▲野上照代女史の「もう一度天気待ち 監督・黒澤明とともに」
野上照代女史の「もう一度天気待ち 監督・黒澤明とともに」を読了したのでその感想です。
「羅生門」や「七人の侍」などの作品から黒澤組スタッフとして相当数の作品にたずさわり、当時の撮影現場を生で知っている、ほぼ唯一の存命スタッフであり、黒澤明の全力応援団である野上照代女史が、主に黒澤明と三船敏郎、そして数々の黒澤作品について記した書籍です。
書籍のかなりの部分が、すでに他の書籍でも書かれているような情報でしたがこれは致し方ないでしょう。

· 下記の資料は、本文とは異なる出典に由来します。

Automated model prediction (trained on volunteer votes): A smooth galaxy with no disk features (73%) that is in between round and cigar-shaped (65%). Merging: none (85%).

「羅生門」や「七人の侍」など、映画に関するいろいろな書籍が何十年も前からいっぱい出ているような状況ですから。
ただ、「デルス・ウザーラ」に関する話は初めて知ったことが多く、なかなか面白かったです。
また、「赤ひげ」後の黒澤明と三船敏郎のコンビ解消に関する考察も興味深かったです。
三船敏郎からそう希望したのだと、私は長らく思い込んでいましたが、実はそうではなく、野上照代女史の考えによれば、「赤ひげ」試写後の小国英雄の三船の演技に対する感想から、黒澤がそう決断したのだろうというのです。
そういえば、随分と昔、黒澤監督の「影武者」制作発表後、三船敏郎がどんな端役でもいいから出演したい、と切望したのに対し、やってもらえる役はないよ、と確か断っていたことを思い出しました。

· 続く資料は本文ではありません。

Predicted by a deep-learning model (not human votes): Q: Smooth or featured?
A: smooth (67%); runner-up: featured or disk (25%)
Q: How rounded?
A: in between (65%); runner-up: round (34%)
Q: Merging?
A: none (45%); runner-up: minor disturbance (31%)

ただ、それは主演以外、ほとんど無名の役者を抜擢せざるを得ない「影武者」制作の厳しい懐事情からだと思っていましたが、実はそうではなかったのかもしれません。
映画監督・黒澤明については、基本的にこの一冊あれば、ほとんど知ることができるようになっています。
だがしかし、野上照代女史の黒澤作品に関する評価は、全力応援団であるだけにかなり甘々で、作品評価に納得できかねる点が少なくないのが難点ですが、黒澤映画鑑賞の手引きには最適であると思います。